Förderung von Forschung und Entwicklung – Roboterassistenzsysteme

 

Das BMBF fördert die Roboterassistenzsystemforschung

1 Förderziele, Zuwendungszweck und Rechtsgrundlage

Die vorliegende Bekanntmachung des Bundesministeriums für Bildung und Forschung (BMBF) erfolgt auf der Grundlage des BMBF-Forschungsprogramms zur Mensch-Technik-Interaktion „Technik zum Menschen bringen“. Zweck der Bekanntmachung ist es, Forschungs- und Entwicklungsvorhaben der Mensch-Technik-Interaktion zu fördern, die flexible und leistungsfähige Lösungen für eine optimale Interaktion von Menschen mit Robotern entwickeln. Dabei wird das gesamte Spektrum von Mensch-Roboter-Interaktionen (MRI), also geeignete Interaktionslösungen für jede Alltags­situation, adressiert. Zukunftsfähige Lösungen müssen das individuelle Interaktionsverhalten und das Umfeld wie auch die technologischen Möglichkeiten in den Blick nehmen und sich an gesellschaftlichen Anforderungen an eine „interaktive Robotik“ messen lassen. Damit trägt die Bekanntmachung auch zur Umsetzung der neuen Hightech-Strategie der Bundesregierung bei, in der das Forschungs- und Innovationsfeld „Digitale Wirtschaft und Gesellschaft“ als prioritäre Zukunftsaufgabe benannt wird.

1.1 Zuwendungszweck

Durch die zunehmende Digitalisierung von Gesellschaft und Wirtschaft entstehen neue Dienstleistungen, Produkte und Geschäftsmodelle. Innerhalb dieser digitalen Transformation gilt die Robotik als ein Schlüsselfaktor, für den deutsche Unternehmen seit Jahrzenten eine hohe Kompetenz besitzen. Bei der Ausweitung der Robotik auf nicht-industrielle Anwendungen soll die bestehende Technologieführerschaft deutscher Unternehmen erhalten und weiter ausgebaut werden. Besondere Herausforderungen zeichnen sich dabei in menschennahen Anwendungsgebieten ab, zu denen das Gesundheitswesen oder der Dienstleistungsbereich gehören.

Speziell vor dem Hintergrund aktueller demografischer Entwicklungen sollen Robotersysteme kognitive Fähigkeiten und physische Tätigkeiten sowie soziale Interaktion unterstützen und damit zur Stärkung eines aktiven und selbstbestimmten Lebens beitragen. Auch die Vereinbarkeit von Familie bzw. Pflege und Beruf und die Veränderung von Lebensstilen werden hierbei adressiert. Interaktive Roboter können in einer modernen Gesellschaft bei der Alltagsbewältigung hilfreich sein und so dem Erhalt und der Förderung von Lebensqualität für alle Generationen unserer Gesellschaft dienen. Sie bieten das Potenzial, dauerhaft Gesundheit zu unterstützen, das Wohlbefinden zu erhöhen und Alternativen für beanspruchende Tätigkeiten zu entwickeln. Anwendungen von Robotern im Kontext der industriellen Produktion sind nicht Gegenstand dieser Richtlinie.

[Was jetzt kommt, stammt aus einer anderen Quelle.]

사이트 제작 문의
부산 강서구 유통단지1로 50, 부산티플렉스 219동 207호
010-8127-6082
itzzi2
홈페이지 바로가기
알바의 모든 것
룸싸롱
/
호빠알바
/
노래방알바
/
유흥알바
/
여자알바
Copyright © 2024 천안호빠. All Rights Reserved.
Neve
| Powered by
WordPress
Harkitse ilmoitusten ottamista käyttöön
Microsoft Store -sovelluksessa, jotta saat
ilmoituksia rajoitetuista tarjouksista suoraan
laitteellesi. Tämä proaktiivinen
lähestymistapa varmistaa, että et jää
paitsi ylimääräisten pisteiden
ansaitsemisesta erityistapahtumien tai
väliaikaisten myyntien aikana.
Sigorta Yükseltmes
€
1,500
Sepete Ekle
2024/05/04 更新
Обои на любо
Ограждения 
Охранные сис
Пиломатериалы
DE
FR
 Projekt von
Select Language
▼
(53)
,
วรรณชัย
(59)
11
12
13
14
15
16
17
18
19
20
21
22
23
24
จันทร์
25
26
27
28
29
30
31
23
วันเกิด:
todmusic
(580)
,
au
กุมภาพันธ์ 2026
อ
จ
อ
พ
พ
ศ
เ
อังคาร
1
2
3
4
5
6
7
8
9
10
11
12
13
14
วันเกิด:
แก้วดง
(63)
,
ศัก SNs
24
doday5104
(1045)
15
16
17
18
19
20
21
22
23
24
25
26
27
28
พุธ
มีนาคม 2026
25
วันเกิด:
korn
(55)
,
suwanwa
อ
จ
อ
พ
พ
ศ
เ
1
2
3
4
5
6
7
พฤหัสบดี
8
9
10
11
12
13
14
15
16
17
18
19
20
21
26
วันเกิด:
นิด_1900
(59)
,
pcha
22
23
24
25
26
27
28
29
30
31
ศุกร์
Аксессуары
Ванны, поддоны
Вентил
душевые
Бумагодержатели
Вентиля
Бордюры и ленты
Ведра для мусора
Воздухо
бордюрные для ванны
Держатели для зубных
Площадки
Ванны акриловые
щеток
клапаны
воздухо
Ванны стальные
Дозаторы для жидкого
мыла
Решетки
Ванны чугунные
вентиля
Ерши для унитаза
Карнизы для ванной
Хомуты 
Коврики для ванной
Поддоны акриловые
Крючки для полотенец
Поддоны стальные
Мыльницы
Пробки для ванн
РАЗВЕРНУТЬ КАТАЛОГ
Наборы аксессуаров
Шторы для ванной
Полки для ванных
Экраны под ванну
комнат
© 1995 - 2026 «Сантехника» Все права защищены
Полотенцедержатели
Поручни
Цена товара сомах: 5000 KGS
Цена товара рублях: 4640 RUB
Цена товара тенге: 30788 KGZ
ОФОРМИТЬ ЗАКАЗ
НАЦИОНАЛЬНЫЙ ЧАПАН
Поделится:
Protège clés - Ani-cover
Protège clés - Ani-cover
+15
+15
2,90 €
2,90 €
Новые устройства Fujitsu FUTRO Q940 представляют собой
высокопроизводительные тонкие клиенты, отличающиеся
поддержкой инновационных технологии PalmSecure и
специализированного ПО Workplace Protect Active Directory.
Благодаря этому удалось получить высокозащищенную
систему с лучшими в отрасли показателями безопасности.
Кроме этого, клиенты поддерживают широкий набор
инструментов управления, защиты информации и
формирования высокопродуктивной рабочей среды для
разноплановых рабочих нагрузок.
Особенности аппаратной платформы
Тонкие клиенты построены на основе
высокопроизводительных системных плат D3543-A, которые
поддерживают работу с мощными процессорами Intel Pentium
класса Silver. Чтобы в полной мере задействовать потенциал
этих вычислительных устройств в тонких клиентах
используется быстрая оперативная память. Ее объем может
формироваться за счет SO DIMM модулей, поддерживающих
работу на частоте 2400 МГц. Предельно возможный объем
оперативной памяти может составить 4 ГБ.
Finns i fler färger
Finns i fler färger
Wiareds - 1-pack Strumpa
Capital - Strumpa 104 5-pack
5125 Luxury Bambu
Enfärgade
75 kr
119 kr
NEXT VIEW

1.1.1 Initiative: Roboter für Assistenzfunktionen

Das BMBF fördert mit der Bekanntmachungsreihe „Roboter für Assistenzfunktionen“ (bisher: Autonome Roboter für Assistenzfunktionen) die sukzessive Entwicklung von interaktionsfähigen Robotern. Interaktionsfähigkeit ist die Grundvoraussetzung für einen breiten Einsatz von Robotersystemen im Alltag des Menschen. Dies bedeutet, dass zu den klassischen Eigenschaften von Robotern wie Präzision, Schnelligkeit und Kraft im Sinne einer gelingenden Interaktion künftig wesentliche Erfolgsfaktoren wie Intelligenz, Anpassungsfähigkeit und „Feinfühligkeit“ hinzukommen. Praxistaugliche interaktionsfähige Roboter bieten auch in den Bereichen Wohnen, Haushalt, Gesundheit, Pflege, Kommunikation und Dienstleistung erhebliche Innovationspotenziale.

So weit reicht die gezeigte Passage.